Art Spiegelman va ainsi d’un miroir à l’autre, à la recherche du lien avec ses parents. Terrible révélation de sa non-identité propre. Art, c’est le diminutif d’Arthur, leur fils. Mais Art, c’est aussi comme « artiste ». Tel le Hollandais volant, il est condamné à n’être que l’éternel auteur d’une « fiction non fictionnelle ». Il n’est qu’au service de son œuvre.
« Breakdowns » est le portrait d’un artiste en camisole.

Art Spiegelman - © FEP - Jean Bibard
9 Commentaires
Ca c'est vraiment intéressant. Je suis un fan absolu de Maus, sans savoir que pour Spiegelmann il ait pu y avoir un avant et un après dans son oeuvre créatrice.
Je vais lire cela quand même.
Merci
Dans la BD, là-bas,ça n'est pas si courant.
A bientôt
Après les échauffourrées de ces derniers jours sur les médicaments où par blog interposé vous avez fait "le coup de poing" avec les potards (pharmaciens), merci de nous offrir avec l'auteur de Maus une respiration...
Dans ce monde de brutes!
Vous n'avez pas peur que ces enragés de pharmaciens viennent vous dire que vous "noyez le poison" avec votre texte sur la BD ?
j'ai trouvé cet album plus satisfaisant que "A l'ombre des Tours mortes". Néanmoins, même aimant les comics américains, j'en trouve la lecture très difficile.
J'en suis resté à votre premier tome de votre "itinéraire dans l'univers de la BD". J'ai vu que sur Amazone, vous sortiez un deuxième tome. Si l'info est exacte, à quand est prévue la sortie ?
je souhaite adresser une invitation à Michel Edouard Leclerc pour un festival BD que notre association organise en région parisienne à Puteaux les samedi 24 & dimanche 25 mai prochain.
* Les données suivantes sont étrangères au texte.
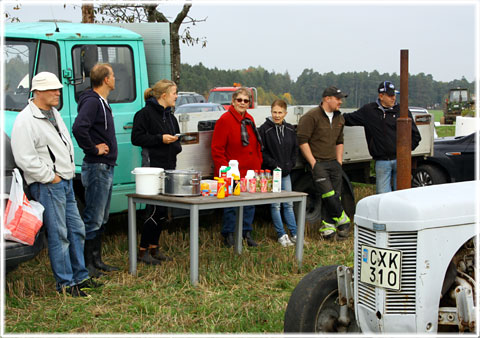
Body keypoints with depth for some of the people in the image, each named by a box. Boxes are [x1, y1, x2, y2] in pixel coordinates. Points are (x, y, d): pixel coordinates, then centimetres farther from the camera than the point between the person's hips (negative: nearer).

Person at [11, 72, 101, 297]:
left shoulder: (53, 114, 15)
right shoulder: (26, 120, -14)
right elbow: (25, 159, -20)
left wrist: (69, 172, 15)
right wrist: (50, 177, -16)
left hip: (65, 182, 10)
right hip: (47, 186, -9)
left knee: (76, 230, 14)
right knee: (59, 235, -5)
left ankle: (80, 277, 25)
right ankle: (65, 283, 3)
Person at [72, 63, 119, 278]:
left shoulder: (102, 102, 16)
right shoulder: (92, 102, -16)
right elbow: (78, 128, -32)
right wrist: (94, 149, -21)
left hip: (106, 168, 10)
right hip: (97, 168, -10)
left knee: (102, 219, 15)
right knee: (93, 219, -5)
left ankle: (96, 261, 24)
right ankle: (86, 265, 1)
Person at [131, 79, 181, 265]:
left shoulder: (170, 116, 19)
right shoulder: (145, 113, -7)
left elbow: (176, 141, 27)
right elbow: (137, 138, -13)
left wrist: (175, 144, 5)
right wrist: (160, 139, -17)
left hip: (168, 166, 9)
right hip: (152, 166, -9)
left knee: (162, 211, 10)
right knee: (156, 209, -10)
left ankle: (153, 248, 20)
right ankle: (143, 250, -2)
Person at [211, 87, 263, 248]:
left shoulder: (249, 120, 13)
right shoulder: (225, 120, -9)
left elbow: (256, 145, 21)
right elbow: (217, 149, -11)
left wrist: (258, 165, 13)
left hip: (251, 171, 7)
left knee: (250, 203, 11)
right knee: (231, 205, 0)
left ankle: (247, 234, 22)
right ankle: (228, 235, 12)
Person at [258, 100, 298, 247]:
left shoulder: (290, 129, 7)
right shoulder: (265, 129, -9)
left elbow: (295, 149, 14)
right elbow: (261, 152, -10)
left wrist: (289, 165, 1)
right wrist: (275, 165, -13)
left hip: (285, 173, 5)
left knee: (289, 204, 8)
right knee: (275, 205, 0)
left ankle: (294, 234, 14)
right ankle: (281, 235, 7)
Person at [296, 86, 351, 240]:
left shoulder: (339, 118, 15)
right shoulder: (311, 116, -8)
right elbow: (302, 140, -11)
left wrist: (339, 162, 14)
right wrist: (313, 163, -13)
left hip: (334, 162, 7)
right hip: (318, 162, -7)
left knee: (336, 196, 2)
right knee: (328, 193, -18)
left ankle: (328, 225, 10)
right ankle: (341, 218, -4)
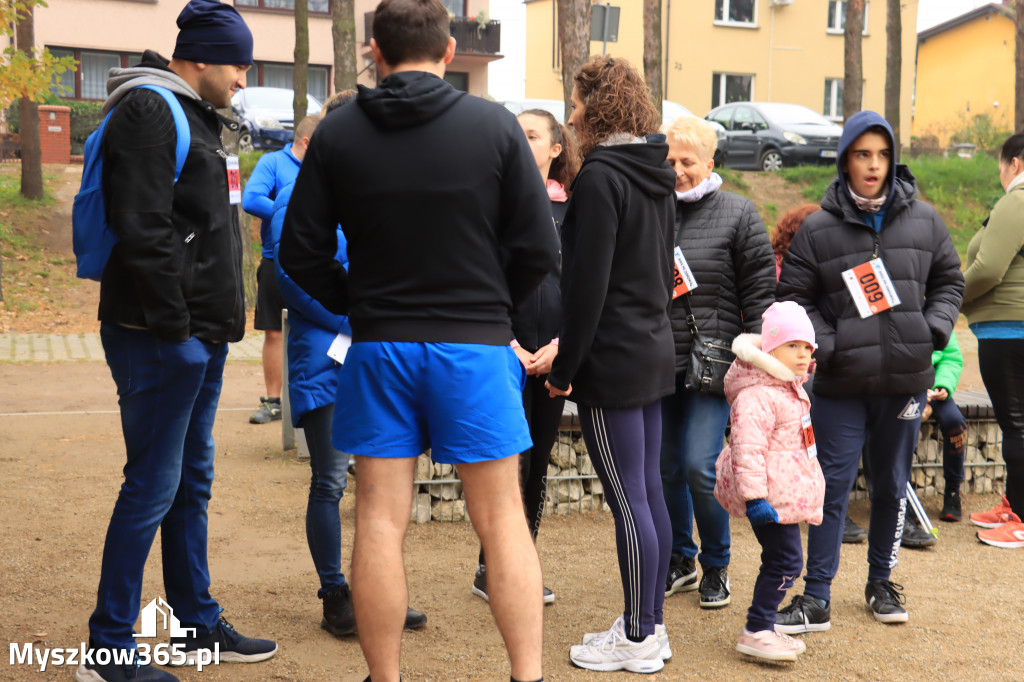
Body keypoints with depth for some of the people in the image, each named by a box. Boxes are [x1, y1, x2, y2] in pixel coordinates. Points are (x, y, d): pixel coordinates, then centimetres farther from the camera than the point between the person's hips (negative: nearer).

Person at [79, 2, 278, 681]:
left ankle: (200, 625, 27)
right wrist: (174, 324, -21)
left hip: (199, 338, 10)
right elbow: (142, 228, -22)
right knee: (152, 487, -5)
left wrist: (223, 312, 16)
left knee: (192, 482, 16)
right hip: (161, 341, -10)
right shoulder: (148, 109, -12)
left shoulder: (195, 115, 19)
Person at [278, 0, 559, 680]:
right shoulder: (496, 126, -4)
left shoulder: (338, 133, 1)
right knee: (502, 518, 7)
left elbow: (303, 253, 2)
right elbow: (539, 249, -4)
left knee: (381, 520, 7)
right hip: (476, 345, -1)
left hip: (378, 346, 1)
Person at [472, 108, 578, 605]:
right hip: (507, 353, -4)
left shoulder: (570, 209, 10)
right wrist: (508, 343, -11)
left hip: (555, 355, 4)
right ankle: (489, 571, 8)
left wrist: (560, 344, -5)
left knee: (539, 462, 9)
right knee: (513, 462, -5)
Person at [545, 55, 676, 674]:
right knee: (649, 490, 13)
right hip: (655, 349, 9)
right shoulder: (655, 178, 12)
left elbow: (588, 285, -18)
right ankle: (652, 624, 23)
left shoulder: (600, 178, -15)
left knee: (628, 500, -3)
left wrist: (563, 367, -12)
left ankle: (638, 641, 6)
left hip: (612, 359, -9)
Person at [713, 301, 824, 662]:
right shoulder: (757, 396, -20)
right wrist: (753, 496, -31)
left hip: (786, 491, 11)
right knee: (785, 558, -11)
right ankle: (755, 633, -4)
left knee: (780, 560, 15)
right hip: (772, 494, -11)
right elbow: (747, 448, -26)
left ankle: (764, 628, 25)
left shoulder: (790, 389, 16)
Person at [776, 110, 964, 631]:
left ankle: (881, 581, 31)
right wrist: (825, 344, -11)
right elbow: (793, 296, 2)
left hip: (906, 376, 2)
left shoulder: (923, 220, 5)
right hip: (841, 382, -2)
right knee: (832, 487, -1)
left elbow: (948, 280, 15)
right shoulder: (818, 228, -2)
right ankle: (816, 598, 7)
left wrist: (934, 329, 0)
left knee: (892, 485, 14)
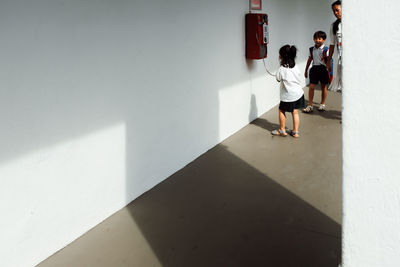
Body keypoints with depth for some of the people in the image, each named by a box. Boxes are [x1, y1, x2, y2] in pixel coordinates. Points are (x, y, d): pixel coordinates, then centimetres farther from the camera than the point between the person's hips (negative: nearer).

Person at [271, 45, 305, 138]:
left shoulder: (282, 69, -16)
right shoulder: (295, 66, 4)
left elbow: (278, 79, -3)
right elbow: (298, 76, 13)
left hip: (288, 95, -6)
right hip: (298, 93, 6)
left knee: (282, 111, 12)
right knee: (295, 112, 12)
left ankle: (282, 130, 19)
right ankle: (295, 131, 15)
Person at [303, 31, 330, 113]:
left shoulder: (325, 49, -6)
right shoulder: (312, 49, 6)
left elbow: (328, 60, -6)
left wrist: (328, 69, -13)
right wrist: (306, 70, 17)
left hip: (323, 68, -3)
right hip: (314, 68, 3)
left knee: (323, 87, 9)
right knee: (311, 87, -3)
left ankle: (322, 104, 23)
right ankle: (310, 105, 3)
Nous souhaitons le remercier pour tous ses engagements en faveur du 9ème art en l'invitant à partager le traditionnel repas du samedi soir du festival en compagnie des auteurs; repas qui se tiendra dans un cadre prestigieux encore tenu secret ! pouvez vous m'indiquer la procédure à suivre pour transmettre l'invitation ? merci d'avance.
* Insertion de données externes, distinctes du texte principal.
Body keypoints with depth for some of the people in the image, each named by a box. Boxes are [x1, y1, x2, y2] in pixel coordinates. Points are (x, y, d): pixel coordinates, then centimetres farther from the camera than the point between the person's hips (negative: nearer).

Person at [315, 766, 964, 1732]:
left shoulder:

d'autre part très bon article sur M.Spiegelamn, je partage totalement l'avis de M.Leclerc sur l'occultation de l'oeuvre "Maus" par rapport à l'histoire de son génial créateur !
cordialement.
j'ose proposer à MEL un spectacle décapant sur l'entreprise, écrit par Michel VINAVER et qui se donne au THEATRE DE LA COLLINE à PARIS du 17 mai au 15 juin si son emploi du temps le lui permet je serais heureux de passer quelques minutes avec lui a l'issue de la représentation.
Continuer à penser comme vous le faites cher MEL! Bien à vous!
AL.
Vous êtes également connu en tant que bédéiste.
Je ne suis qu'un intermédiaire pour le moment : on me demande si vous avez reçu un courrier accompagné de documents de la part d'un artiste malgache qui est comme vous. Juste pour savoir et quelle suite entendez-vous donner à sa requête.
Pour en terminer, franchement, je trouve que vos prix sont très abordables et même, concernant certains produits, les vôtres sont les moins chers. Je fais toutes mes courses à Leclerc lorsque je suis à Villeneuve sur Lot. Encore merci Monsieur LECLERC.